Working data START

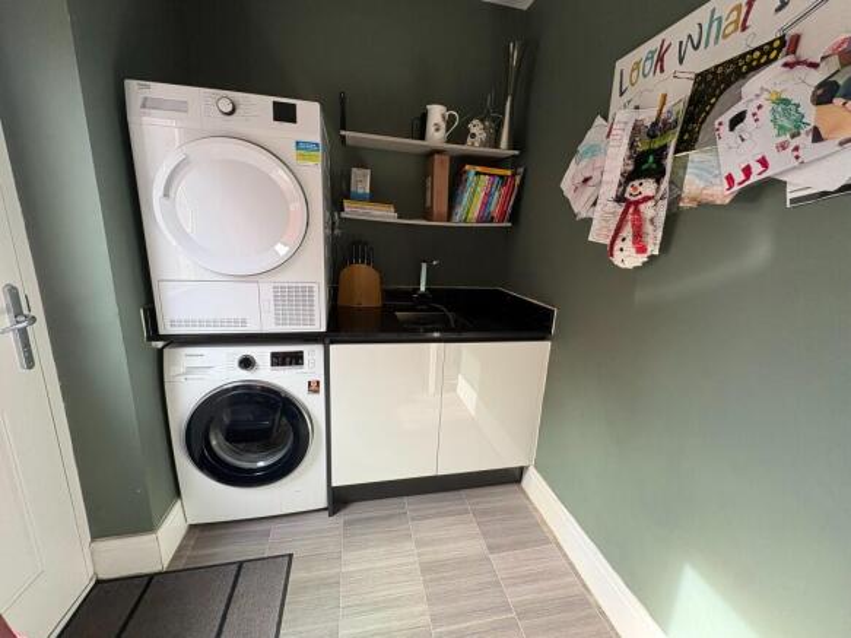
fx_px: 344
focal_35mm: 14
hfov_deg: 102.1
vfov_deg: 85.7
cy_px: 319
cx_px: 426
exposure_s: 1/99
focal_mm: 2.22
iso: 125
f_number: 2.2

Working data END

- Aim of the task
Output an exact copy of the lines beginning at the one that holds "hfov_deg: 102.1" and running through the final line of the records.

- Result of this task
hfov_deg: 102.1
vfov_deg: 85.7
cy_px: 319
cx_px: 426
exposure_s: 1/99
focal_mm: 2.22
iso: 125
f_number: 2.2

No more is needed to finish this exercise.